Is our good desire to protect people’s feelings hindering God’s desire for them to know the truth?
Current statistics would seem to say that tolerating sins is not helping people to understand that God has said there are consequences to those sins.
Are people’s lives, and eternal lives, being destroyed because they lack knowledge of God and his word? Is a lack of truth destroying our children’s and grandchildren’s generations?
I know I have softened God’s word at times to help it feel more appropriate or acceptable. I may even have helped others feel better about their sin as a result. I pray that God will forgive my offering of word salad when what they most needed was the truth of God’s word.
There is a new way to look at an ancient psalm. Those words say, “Set a guard, O Lᴏʀᴅ, over my mouth; keep watch over the door of my lips! (Psalm 141:3)”
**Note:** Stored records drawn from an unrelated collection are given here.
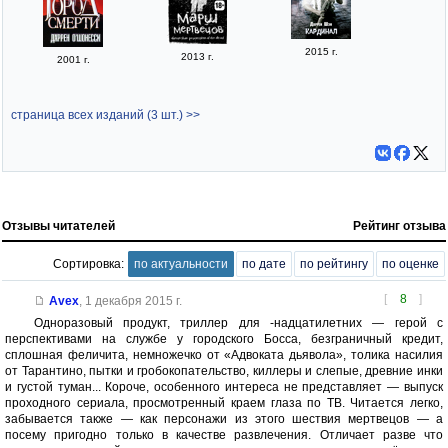
2015 г.
2013 г.
2001 г.
страница всех изданий (3 шт.) >>
Отзывы читателей
Рейтинг отзыва
Сортировка:
по актуальности
по дате
по рейтингу
по оценке
[
8
]
Avex
,
1 декабря 2015 г.
Одноразовый продукт, триллер для -надцатилетних — герой с
перспективами на службе у городского Босса, безграничный кредит,
сплошная феличита, немножечко от «Адвоката дьявола», толика насилия
от Тарантино, пытки и гробокопательство, киллеры и слепые, древние инки
и густой туман... Короче, особенного интереса не представляет — выпуск
проходного сериала, просмотренный краем глаза по ТВ. Читается легко,
забывается также — как персонажи из этого шествия мертвецов — а
посему пригодно только в качестве развлечения. Отличает разве что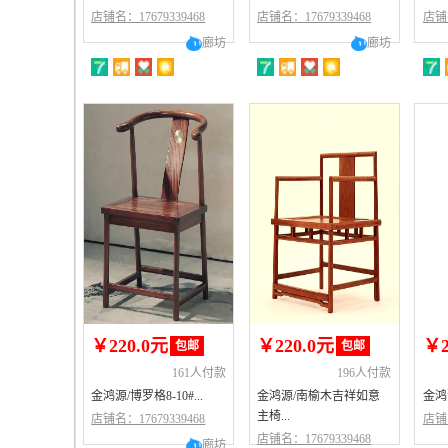
店铺名：17679339468
店铺名：17679339468
店铺名
廊坊
廊坊
￥220.0元
￥220.0元
￥2
包邮
包邮
161人付款
196人付款
金鸿源/博罗格8-10#...
金鸿源/南榆木吉祥如意
金鸿
主椅...
店铺名：17679339468
店铺名
店铺名：17679339468
廊坊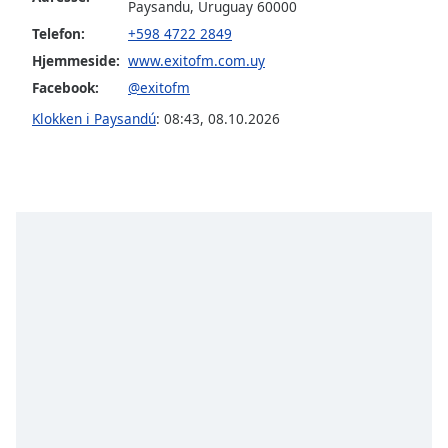
Paysandu, Uruguay 60000
dialog
window.
Telefon:
+598 4722 2849
Escape
Hjemmeside:
www.exitofm.com.uy
will
Facebook:
@exitofm
cancel
Klokken i Paysandú
:
08:43
,
08.10.2026
and
close
the
window.
Text
Color
Opacity
Text
Background
Color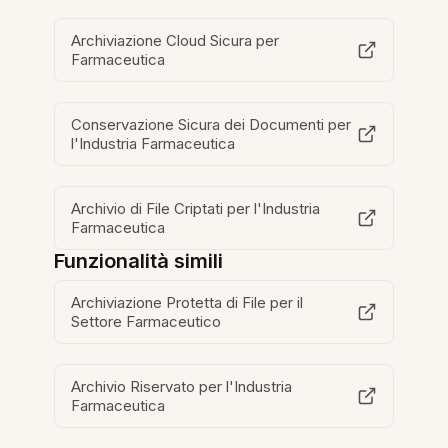
Archiviazione Cloud Sicura per
Farmaceutica
Conservazione Sicura dei Documenti per
l'Industria Farmaceutica
Archivio di File Criptati per l'Industria
Farmaceutica
Funzionalità simili
Archiviazione Protetta di File per il
Settore Farmaceutico
Archivio Riservato per l'Industria
Farmaceutica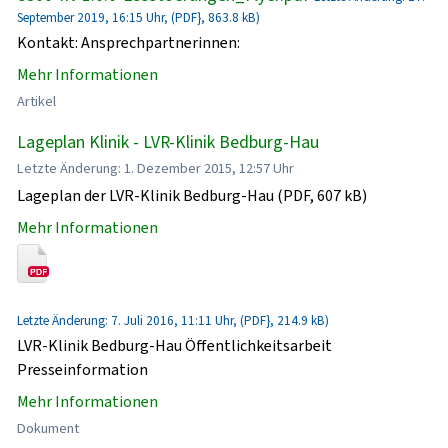
September 2019, 16:15 Uhr, (PDF}, 863.8 kB)
Kontakt: Ansprechpartnerinnen:
Mehr Informationen
Artikel
Lageplan Klinik - LVR-Klinik Bedburg-Hau
Letzte Änderung: 1. Dezember 2015, 12:57 Uhr
Lageplan der LVR-Klinik Bedburg-Hau (PDF, 607 kB)
Mehr Informationen
Letzte Änderung: 7. Juli 2016, 11:11 Uhr, (PDF}, 214.9 kB)
LVR-Klinik Bedburg-Hau Öffentlichkeitsarbeit
Presseinformation
Mehr Informationen
Dokument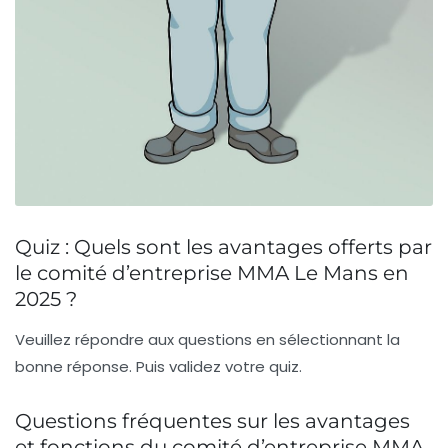
Quiz : Quels sont les avantages offerts par
le comité d’entreprise MMA Le Mans en
2025 ?
Veuillez répondre aux questions en sélectionnant la
bonne réponse. Puis validez votre quiz.
Questions fréquentes sur les avantages
et fonctions du comité d’entreprise MMA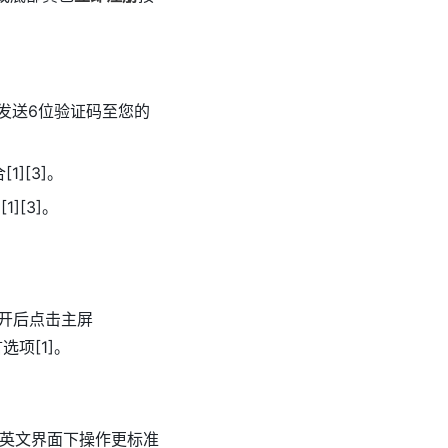
发送6位验证码至您的
][3]。
][3]。
，打开后点击主屏
选项[1]。
其在英文界面下操作更标准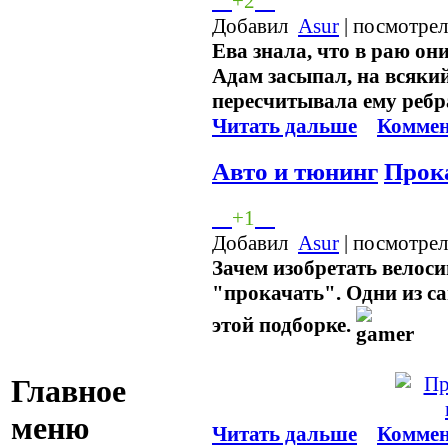
+2
Добавил
Asur
| посмотрел
Ева знала, что в раю он
Адам засыпал, на всяки
пересчитывала емy ребра
Читать дальше
Коммен
Авто и тюнинг
Прок
+1
Добавил
Asur
| посмотрел
Зачем изобретать велоси
"прокачать". Одни из с
этой подборке.
Главное
меню
Читать дальше
Коммен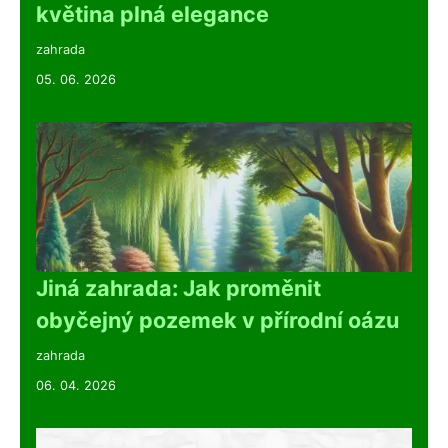
květina plná elegance
zahrada
05. 06. 2026
Jiná zahrada: Jak proměnit
obyčejný pozemek v přírodní oázu
zahrada
06. 04. 2026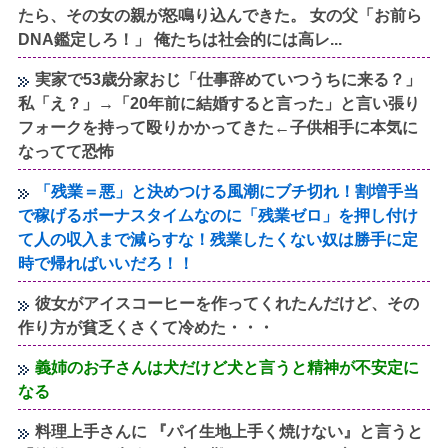
たら、その女の親が怒鳴り込んできた。 女の父「お前ら
DNA鑑定しろ！」 俺たちは社会的には高レ...
実家で53歳分家おじ「仕事辞めていつうちに来る？」
私「え？」→「20年前に結婚すると言った」と言い張り
フォークを持って殴りかかってきた←子供相手に本気に
なってて恐怖
「残業＝悪」と決めつける風潮にブチ切れ！割増手当
で稼げるボーナスタイムなのに「残業ゼロ」を押し付け
て人の収入まで減らすな！残業したくない奴は勝手に定
時で帰ればいいだろ！！
彼女がアイスコーヒーを作ってくれたんだけど、その
作り方が貧乏くさくて冷めた・・・
義姉のお子さんは犬だけど犬と言うと精神が不安定に
なる
料理上手さんに 『パイ生地上手く焼けない』と言うと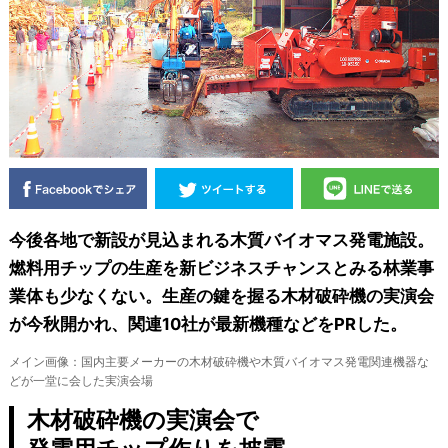
今後各地で新設が見込まれる木質バイオマス発電施設。
燃料用チップの生産を新ビジネスチャンスとみる林業事
業体も少なくない。生産の鍵を握る木材破砕機の実演会
が今秋開かれ、関連10社が最新機種などをPRした。
メイン画像：国内主要メーカーの木材破砕機や木質バイオマス発電関連機器な
どが一堂に会した実演会場
木材破砕機の実演会で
As I read that psalm, I pictured the plexiglass guard that hangs over the salad bar at a steakhouse. My new version of that psalm became this: “Hang the guard, Lord, over all my ‘word salad’ and help me leave the jello-words unspoken. Instead, guide me back to the table to consume and share the meat from your word.”
The words of our lips ought to provide people the wisdom they need to walk in God’s truth.
Let no one suffer because they lack knowledge of who God is and what God most wants for their lives now and eternally.
They might want the salad bar, but we need to help them choose the steak instead.